Kremlnahe Medien beeilten sich, Pugatschowas Schicksal als ungemein freudlos darzustellen: Wegen der Krise im Nahen Osten habe sie auf eine eigentlich geplante Geburtstagsfeier mit 160 Gästen verzichten müssen, der Tag sei zu einer "echten Katastrophe" geworden. Freunde hätten nicht anreisen können. Russische Boulevardmedien beklagten sich hämisch über eine "Mischung aus Keuchen und Schluchzen" auf den neueren Aufnahmen und unterstellten Pugatschowa, ein Werkzeug ihres regimekritischen Mannes geworden zu sein.

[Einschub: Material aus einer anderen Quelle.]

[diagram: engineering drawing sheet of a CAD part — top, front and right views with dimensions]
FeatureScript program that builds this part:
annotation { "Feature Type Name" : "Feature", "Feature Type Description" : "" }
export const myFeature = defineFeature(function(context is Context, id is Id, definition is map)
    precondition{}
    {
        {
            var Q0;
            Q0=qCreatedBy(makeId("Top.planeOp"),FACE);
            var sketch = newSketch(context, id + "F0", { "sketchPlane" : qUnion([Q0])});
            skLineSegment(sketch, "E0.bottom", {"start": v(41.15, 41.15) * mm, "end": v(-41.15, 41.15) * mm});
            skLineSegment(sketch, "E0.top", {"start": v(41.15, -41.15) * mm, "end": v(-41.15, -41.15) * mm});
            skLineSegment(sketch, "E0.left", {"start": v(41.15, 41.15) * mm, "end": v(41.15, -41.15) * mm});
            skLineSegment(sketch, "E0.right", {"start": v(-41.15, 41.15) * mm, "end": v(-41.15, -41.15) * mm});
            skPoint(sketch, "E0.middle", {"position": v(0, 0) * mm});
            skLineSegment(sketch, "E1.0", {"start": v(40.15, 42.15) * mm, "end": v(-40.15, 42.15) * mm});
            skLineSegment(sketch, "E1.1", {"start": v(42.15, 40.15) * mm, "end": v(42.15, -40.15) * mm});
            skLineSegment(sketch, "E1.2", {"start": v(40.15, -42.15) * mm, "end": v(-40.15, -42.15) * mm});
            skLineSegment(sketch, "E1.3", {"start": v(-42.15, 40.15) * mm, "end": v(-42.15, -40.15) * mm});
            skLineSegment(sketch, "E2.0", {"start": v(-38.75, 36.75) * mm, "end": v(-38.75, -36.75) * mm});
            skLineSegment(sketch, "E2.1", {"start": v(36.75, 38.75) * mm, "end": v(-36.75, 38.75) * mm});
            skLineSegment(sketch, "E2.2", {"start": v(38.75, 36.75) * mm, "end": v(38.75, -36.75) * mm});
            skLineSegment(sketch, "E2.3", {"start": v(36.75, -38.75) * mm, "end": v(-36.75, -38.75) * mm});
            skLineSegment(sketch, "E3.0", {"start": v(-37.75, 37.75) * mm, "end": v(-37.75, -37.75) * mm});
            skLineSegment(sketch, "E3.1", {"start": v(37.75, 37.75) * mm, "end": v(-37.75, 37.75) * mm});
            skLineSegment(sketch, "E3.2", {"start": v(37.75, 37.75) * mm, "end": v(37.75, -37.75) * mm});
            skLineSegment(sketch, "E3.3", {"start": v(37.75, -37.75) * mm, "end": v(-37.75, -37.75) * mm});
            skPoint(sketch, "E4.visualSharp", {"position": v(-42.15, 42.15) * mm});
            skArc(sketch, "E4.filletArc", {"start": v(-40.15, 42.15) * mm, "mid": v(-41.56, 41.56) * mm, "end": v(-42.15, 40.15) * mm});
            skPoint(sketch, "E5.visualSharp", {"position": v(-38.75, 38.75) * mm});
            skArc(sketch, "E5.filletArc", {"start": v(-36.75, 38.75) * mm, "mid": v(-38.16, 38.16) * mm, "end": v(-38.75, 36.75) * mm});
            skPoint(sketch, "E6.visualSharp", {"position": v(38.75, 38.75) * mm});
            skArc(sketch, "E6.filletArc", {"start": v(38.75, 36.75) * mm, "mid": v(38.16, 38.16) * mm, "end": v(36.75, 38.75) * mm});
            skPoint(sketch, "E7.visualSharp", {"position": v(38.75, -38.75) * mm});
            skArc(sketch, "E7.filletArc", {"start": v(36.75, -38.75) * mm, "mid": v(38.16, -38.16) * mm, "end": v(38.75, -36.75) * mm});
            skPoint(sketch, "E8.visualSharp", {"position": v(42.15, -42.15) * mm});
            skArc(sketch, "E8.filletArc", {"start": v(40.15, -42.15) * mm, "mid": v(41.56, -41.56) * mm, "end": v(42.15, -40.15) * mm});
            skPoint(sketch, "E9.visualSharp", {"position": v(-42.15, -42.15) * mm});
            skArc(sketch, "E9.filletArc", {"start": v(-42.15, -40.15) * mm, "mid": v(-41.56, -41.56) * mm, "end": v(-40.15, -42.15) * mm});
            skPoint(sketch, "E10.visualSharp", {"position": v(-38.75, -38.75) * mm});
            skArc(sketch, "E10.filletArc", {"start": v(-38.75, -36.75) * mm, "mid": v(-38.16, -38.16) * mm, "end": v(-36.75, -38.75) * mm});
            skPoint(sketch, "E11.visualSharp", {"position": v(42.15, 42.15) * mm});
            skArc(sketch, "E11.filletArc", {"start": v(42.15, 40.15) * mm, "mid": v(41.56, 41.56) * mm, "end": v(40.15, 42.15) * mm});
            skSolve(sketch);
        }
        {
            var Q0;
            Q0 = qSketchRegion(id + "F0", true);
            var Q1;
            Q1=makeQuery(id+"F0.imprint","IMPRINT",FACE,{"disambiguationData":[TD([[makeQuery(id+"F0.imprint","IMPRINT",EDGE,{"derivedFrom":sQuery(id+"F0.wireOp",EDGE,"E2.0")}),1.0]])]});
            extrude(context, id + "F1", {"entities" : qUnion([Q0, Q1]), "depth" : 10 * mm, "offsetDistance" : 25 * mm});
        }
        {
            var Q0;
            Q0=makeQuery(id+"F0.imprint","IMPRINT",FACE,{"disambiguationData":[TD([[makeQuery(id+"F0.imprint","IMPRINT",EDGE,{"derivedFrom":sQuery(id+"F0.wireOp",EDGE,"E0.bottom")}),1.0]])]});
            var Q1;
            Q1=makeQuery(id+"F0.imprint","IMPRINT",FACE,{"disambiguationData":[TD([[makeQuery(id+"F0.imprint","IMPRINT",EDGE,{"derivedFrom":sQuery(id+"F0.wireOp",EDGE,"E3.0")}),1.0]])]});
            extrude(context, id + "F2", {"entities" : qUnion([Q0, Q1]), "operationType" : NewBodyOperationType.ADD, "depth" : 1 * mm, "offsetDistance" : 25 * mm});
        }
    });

"Aus einem alten sowjetischen Film"
Im Mai vergangenen Jahres hatte Kremlsprecher Dmitri Peskow Schlagzeilen gemacht, weil er Pugatschowa am Rande einer Beerdigung demonstrativ die Hand küsste, was Propagandisten empörte: "Wie kann man die Hand einer Vaterlandsverräterin küssen. So eine Schande!"
Der oben erwähnte russische Journalist Nikolajewitsch meinte zur bemerkenswerten Begegnung von Peskow und Pugatschowa launig: "Von außen sah es aus wie ein Treffen zwischen Vertretern zweier Geheimdienste verfeindeter Länder aus einem alten sowjetischen Film. Der Krieg hat frühere Freundschaften und Zuneigungen völlig ausgelöscht, Verbindungen und Bekanntschaften gekappt. Und niemand weiß, ob sie jemals wiederhergestellt werden, nachdem sie den gegenwärtigen Abgrund überwunden haben."